## EXTRAIT DU TEXTE
◆ ◆ ◆ ◆ ◆

Il y a 45 ans, j’ai planté mes premiers cistes: Cistus x crispatus ‘Warley Rose’ comme couvre-sol sur une pente sèche dans un jardin d’Oakland. Les cistes sont très utilisés dans les paysages du Golden Gate Park à San Francisco, où ils prospèrent dans les sols sablonneux secs.
En Provence, au cours des années récentes, les architectes paysagistes ont finalement commencé à sérieusement s’intéresser à l’utilisation de plantes indigènes locales et d’autres espèces du climat méditerranéen dans les paysages urbains, mais le même phénomène ne s’est pas développé dans une large mesure dans les paysages résidentiels où l’on voit toujours les mêmes plantes mal utilisées partout et très peu d’expérimentation des possibilités offertes par la flore indigène etc..
Mon jardin informel de style californien à Marseille a été conçu presque exclusivement avec des plantes de climat méditerranéen, dont une quinzaine d’espèces originaires de notre région et cinq de Corse.
Finalement, voici deux jardins de devant de maison dans les collines de Berkeley, de mes anciens clients de longue durée, que j’ai rénovés.
Le premier jardin est une avant-cour ombragée exposée au nord qui comportait à l’origine une grande pelouse carrée avec des jardinières très étroites, dont l’une avec une haie formelle d’Azara microphylla, une espèce inappropriée qui était toujours faiblement feuillue après avoir été taillée. J’ai éliminé la haie ratée, installé une nouvelle pelouse et un système d’irrigation automatique, et reconfiguré les jardinières. Plusieurs voisins m’ont exprimé leur gratitude pour cette amélioration qui a embelli leur rue.
Les deux photos suivantes ont été prises plusieurs années après mon installation en France dans un autre jardin à Berkeley où j’ai travaillé pendant 25 ans pour le professeur d’anatomie et de médecine de l’Université de Californie à San Francisco, le docteur Myriam Simpson, (dont son collègue a découvert la vitamine E. Dr. Simpson est venue à deux reprises à La Timone pour des conférences et a reçu un doctorat honorifique en sciences de l’Université d’Aix-Marseille).
Le jardin a été très bien conçu au milieu du 20ème siècle par Dr.Simpson elle-même, une jardinière passionnée et amoureuse de la nature, qui a été inspirée par les forêts côtières noyées dans le brouillard au nord de San Francisco pour composer sa propre forêt de la côte nord comme toile de fond sur la pente raide supérieure, avec des séquoias, des lauriers de Californie, des chênes verts, des érables à grandes feuilles, des marronniers de Californie, des sapins de Douglas, des noisetiers, des myrtilles, plusieurs espèces de fougères et d’autre plantes indigènes. Le premier plan était toujours informel mais plus raffiné, de style boisé anglo-américain (English woodland), avec de nombreuses plantes indigènes et des plantes telles que des bouleaux, des liquidambars, un érable japonais, des rhododendrons, des camélias et des fuchsias.

◆ ◆ ◆ ◆ ◆

## DONNÉES FOURNIES

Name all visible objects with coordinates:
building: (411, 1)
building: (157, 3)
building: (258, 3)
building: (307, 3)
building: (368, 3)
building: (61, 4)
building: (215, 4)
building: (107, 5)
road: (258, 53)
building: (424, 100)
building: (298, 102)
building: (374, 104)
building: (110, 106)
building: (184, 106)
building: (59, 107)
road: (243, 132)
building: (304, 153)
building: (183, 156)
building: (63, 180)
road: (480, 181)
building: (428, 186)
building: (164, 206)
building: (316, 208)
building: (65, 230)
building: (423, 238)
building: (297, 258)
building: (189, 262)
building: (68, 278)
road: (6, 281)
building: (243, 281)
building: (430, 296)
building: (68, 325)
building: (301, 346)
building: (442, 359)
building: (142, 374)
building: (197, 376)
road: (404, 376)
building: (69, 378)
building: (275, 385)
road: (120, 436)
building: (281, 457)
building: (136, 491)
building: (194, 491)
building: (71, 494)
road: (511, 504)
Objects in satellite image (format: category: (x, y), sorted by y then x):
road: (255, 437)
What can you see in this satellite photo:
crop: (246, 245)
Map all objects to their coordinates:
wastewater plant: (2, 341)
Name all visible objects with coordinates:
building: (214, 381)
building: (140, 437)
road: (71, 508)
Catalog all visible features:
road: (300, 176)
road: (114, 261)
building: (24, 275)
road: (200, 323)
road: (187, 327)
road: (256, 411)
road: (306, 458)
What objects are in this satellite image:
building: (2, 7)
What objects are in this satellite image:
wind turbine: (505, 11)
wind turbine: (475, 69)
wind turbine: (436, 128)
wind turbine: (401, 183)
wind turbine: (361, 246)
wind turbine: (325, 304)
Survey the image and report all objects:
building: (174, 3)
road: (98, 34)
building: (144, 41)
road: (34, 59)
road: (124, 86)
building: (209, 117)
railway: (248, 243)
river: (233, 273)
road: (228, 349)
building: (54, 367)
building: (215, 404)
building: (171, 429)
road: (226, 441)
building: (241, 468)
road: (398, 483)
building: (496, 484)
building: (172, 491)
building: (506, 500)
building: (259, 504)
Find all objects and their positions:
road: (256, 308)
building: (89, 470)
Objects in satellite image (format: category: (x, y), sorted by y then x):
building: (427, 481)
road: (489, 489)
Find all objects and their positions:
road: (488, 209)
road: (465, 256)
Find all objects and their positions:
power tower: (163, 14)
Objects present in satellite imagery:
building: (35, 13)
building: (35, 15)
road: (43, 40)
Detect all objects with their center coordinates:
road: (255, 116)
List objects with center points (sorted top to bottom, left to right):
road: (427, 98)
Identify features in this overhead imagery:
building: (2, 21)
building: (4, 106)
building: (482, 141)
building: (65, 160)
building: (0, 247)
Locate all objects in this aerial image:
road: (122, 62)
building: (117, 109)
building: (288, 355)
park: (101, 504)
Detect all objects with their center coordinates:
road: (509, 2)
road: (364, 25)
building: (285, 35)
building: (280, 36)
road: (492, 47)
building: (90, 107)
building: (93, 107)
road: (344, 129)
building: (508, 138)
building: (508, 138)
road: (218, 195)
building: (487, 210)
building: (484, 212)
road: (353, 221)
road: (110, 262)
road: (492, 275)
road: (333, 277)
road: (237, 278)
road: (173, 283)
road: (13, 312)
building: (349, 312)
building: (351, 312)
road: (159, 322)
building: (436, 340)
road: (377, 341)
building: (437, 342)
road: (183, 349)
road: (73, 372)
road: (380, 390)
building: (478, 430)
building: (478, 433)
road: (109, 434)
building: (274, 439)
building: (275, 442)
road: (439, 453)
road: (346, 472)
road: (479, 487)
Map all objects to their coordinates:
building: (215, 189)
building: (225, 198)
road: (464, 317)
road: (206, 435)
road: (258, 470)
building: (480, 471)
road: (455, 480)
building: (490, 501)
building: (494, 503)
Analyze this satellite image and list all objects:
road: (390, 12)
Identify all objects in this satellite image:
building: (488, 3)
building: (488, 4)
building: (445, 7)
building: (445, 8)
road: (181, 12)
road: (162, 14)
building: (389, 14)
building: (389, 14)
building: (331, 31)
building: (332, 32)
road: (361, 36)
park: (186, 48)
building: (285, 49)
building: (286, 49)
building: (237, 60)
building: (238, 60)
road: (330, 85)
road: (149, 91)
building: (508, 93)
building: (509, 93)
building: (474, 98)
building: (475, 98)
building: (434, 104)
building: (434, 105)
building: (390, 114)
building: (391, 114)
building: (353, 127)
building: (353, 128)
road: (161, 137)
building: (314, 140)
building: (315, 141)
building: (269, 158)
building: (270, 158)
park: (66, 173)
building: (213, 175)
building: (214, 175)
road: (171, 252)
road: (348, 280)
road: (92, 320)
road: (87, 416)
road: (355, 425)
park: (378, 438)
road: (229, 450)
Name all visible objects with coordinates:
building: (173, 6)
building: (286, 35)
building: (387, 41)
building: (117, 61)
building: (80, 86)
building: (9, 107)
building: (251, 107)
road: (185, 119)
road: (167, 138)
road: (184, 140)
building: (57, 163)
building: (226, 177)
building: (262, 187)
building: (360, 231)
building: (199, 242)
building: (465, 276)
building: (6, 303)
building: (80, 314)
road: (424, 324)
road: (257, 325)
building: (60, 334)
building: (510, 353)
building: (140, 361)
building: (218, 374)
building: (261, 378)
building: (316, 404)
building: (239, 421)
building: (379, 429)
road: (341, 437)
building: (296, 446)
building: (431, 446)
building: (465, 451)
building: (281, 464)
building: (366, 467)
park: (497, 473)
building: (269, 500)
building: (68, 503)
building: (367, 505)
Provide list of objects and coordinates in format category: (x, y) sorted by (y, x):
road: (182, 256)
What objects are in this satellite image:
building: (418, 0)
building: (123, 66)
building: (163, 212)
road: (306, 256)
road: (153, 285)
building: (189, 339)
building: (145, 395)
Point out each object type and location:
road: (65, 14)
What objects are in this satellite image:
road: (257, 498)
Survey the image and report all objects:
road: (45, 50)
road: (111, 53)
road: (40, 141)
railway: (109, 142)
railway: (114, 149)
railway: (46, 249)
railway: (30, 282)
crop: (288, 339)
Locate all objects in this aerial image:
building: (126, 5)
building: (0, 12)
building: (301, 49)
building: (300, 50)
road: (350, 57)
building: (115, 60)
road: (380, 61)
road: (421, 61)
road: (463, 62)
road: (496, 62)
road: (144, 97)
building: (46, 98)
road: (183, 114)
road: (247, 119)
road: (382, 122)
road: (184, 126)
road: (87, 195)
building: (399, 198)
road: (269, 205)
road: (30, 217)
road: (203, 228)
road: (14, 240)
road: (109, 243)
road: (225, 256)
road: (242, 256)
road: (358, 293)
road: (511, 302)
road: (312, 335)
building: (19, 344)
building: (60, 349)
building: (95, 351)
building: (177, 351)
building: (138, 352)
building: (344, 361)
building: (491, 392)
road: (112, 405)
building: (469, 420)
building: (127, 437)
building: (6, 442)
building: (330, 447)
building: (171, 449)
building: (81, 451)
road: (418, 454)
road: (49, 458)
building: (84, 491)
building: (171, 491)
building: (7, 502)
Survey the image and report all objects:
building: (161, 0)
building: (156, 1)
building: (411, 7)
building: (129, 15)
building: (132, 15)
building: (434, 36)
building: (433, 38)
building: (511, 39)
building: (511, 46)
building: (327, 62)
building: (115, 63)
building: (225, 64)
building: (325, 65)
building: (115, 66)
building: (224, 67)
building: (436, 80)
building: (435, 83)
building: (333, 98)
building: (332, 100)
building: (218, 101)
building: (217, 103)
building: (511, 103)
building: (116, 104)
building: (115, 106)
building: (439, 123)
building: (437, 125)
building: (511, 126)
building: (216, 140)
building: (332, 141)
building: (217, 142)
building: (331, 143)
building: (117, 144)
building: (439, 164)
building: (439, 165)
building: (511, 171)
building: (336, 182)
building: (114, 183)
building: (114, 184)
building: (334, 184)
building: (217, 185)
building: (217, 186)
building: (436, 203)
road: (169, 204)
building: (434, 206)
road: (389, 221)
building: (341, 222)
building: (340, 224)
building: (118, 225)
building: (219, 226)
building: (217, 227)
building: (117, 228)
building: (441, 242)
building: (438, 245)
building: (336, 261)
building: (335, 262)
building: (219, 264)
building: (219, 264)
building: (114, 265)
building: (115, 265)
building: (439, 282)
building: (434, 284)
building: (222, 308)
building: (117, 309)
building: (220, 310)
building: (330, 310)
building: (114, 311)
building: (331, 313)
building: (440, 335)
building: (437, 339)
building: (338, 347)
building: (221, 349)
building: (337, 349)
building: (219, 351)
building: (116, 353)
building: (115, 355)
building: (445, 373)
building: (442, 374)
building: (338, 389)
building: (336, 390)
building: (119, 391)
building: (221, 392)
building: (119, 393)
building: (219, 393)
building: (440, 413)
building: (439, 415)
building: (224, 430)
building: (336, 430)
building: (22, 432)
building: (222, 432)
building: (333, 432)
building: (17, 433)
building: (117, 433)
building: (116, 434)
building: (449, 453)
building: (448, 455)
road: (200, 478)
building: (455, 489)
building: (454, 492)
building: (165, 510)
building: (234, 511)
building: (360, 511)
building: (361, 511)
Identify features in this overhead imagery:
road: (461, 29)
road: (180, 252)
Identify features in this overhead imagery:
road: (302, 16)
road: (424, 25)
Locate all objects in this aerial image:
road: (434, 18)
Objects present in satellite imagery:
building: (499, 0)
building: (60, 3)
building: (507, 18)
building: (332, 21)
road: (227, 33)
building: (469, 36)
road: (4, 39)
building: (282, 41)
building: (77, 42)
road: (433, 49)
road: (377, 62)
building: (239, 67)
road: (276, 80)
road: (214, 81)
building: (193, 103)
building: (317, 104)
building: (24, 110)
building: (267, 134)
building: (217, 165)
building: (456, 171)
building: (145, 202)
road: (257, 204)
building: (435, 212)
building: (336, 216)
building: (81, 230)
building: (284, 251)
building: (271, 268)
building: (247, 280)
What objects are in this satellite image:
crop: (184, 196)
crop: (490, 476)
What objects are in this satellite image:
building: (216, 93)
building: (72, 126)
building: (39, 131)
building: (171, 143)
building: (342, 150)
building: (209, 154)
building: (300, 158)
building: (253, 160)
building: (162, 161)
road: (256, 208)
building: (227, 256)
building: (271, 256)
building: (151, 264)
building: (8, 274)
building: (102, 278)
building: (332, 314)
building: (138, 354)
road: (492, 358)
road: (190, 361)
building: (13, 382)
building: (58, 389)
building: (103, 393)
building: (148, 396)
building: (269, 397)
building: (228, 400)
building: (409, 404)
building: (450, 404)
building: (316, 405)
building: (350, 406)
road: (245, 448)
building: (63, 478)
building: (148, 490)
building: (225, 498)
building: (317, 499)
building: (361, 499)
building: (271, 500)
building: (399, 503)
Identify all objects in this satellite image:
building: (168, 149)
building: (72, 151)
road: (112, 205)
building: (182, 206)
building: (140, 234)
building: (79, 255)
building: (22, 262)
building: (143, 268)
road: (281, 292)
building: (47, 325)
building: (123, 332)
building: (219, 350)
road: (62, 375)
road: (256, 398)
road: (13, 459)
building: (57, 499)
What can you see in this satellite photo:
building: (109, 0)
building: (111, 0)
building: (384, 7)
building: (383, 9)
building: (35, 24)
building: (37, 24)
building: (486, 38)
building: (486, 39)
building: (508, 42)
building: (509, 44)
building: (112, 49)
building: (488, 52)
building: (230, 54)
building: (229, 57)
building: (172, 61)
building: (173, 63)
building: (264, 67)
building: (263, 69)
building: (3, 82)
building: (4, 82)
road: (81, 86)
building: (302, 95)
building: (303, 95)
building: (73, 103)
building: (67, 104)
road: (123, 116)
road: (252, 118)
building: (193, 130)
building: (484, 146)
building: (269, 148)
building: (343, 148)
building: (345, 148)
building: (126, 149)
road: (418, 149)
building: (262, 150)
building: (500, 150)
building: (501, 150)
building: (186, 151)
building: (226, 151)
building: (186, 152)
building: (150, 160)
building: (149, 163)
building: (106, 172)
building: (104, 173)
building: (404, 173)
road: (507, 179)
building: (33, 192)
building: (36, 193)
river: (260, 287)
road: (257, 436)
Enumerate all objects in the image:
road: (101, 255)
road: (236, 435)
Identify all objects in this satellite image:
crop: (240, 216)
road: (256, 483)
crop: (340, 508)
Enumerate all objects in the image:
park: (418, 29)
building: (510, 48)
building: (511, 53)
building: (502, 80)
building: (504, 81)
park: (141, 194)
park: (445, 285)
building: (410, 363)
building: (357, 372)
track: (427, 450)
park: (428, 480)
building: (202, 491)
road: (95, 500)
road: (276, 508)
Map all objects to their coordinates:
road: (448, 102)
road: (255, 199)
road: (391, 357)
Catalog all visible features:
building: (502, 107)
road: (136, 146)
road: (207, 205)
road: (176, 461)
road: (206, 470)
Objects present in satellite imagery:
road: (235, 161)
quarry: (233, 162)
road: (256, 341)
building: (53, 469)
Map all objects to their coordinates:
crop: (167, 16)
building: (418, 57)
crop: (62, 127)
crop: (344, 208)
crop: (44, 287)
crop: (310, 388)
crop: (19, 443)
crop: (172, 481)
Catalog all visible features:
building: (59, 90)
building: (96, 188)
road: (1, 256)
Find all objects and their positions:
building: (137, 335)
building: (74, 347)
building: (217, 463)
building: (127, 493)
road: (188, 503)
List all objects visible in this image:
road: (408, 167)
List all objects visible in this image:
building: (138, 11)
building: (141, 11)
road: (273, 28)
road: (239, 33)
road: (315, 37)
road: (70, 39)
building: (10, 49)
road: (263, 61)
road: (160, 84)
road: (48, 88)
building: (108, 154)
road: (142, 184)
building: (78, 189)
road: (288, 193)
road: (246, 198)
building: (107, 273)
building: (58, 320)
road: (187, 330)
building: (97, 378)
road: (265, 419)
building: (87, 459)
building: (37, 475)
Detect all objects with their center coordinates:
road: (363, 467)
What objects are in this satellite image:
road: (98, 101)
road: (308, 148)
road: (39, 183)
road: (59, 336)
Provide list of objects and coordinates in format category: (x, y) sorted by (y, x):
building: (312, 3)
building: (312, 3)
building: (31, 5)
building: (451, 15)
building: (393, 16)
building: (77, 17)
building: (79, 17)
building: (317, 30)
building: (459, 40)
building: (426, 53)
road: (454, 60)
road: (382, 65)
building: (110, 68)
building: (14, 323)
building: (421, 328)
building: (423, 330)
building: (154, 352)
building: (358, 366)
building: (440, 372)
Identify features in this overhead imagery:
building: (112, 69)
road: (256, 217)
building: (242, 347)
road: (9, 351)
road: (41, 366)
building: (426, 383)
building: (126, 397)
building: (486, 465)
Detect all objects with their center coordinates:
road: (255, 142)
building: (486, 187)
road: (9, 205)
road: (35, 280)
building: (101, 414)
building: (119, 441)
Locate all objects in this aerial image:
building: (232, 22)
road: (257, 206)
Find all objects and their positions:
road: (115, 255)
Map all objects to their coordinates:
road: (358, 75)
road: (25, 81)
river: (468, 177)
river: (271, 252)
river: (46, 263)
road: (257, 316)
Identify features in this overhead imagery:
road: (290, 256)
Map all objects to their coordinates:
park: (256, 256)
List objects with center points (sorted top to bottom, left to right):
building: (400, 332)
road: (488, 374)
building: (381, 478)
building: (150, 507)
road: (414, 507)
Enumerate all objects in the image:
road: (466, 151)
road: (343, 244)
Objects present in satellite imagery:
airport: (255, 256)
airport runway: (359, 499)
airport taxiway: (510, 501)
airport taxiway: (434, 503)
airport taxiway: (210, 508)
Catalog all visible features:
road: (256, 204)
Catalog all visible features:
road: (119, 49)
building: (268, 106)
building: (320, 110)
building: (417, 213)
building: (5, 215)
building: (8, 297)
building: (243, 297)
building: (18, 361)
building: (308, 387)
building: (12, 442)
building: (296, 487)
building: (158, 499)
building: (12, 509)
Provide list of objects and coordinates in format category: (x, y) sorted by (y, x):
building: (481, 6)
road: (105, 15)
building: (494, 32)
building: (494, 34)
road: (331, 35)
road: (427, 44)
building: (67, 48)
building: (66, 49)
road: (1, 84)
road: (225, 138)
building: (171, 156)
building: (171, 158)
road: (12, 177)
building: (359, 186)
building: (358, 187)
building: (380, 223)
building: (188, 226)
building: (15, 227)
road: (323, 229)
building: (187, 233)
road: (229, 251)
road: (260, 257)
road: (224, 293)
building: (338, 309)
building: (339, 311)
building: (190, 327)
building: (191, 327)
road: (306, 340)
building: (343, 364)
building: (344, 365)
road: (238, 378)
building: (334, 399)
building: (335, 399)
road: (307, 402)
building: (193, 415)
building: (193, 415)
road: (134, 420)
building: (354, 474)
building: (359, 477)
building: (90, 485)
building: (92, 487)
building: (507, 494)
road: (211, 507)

◆ ◆ ◆ ◆ ◆

## À FAIRE
Pouvez-vous afficher tel quel le passage du texte sur les jardins commençant par « Mon jardin informel » et se terminant par « embelli leur rue. » ? Les enregistrements ne sont pas nécessaires ici.

## RÉSULTAT ATTENDU
Mon jardin informel de style californien à Marseille a été conçu presque exclusivement avec des plantes de climat méditerranéen, dont une quinzaine d’espèces originaires de notre région et cinq de Corse.
Finalement, voici deux jardins de devant de maison dans les collines de Berkeley, de mes anciens clients de longue durée, que j’ai rénovés.
Le premier jardin est une avant-cour ombragée exposée au nord qui comportait à l’origine une grande pelouse carrée avec des jardinières très étroites, dont l’une avec une haie formelle d’Azara microphylla, une espèce inappropriée qui était toujours faiblement feuillue après avoir été taillée. J’ai éliminé la haie ratée, installé une nouvelle pelouse et un système d’irrigation automatique, et reconfiguré les jardinières. Plusieurs voisins m’ont exprimé leur gratitude pour cette amélioration qui a embelli leur rue.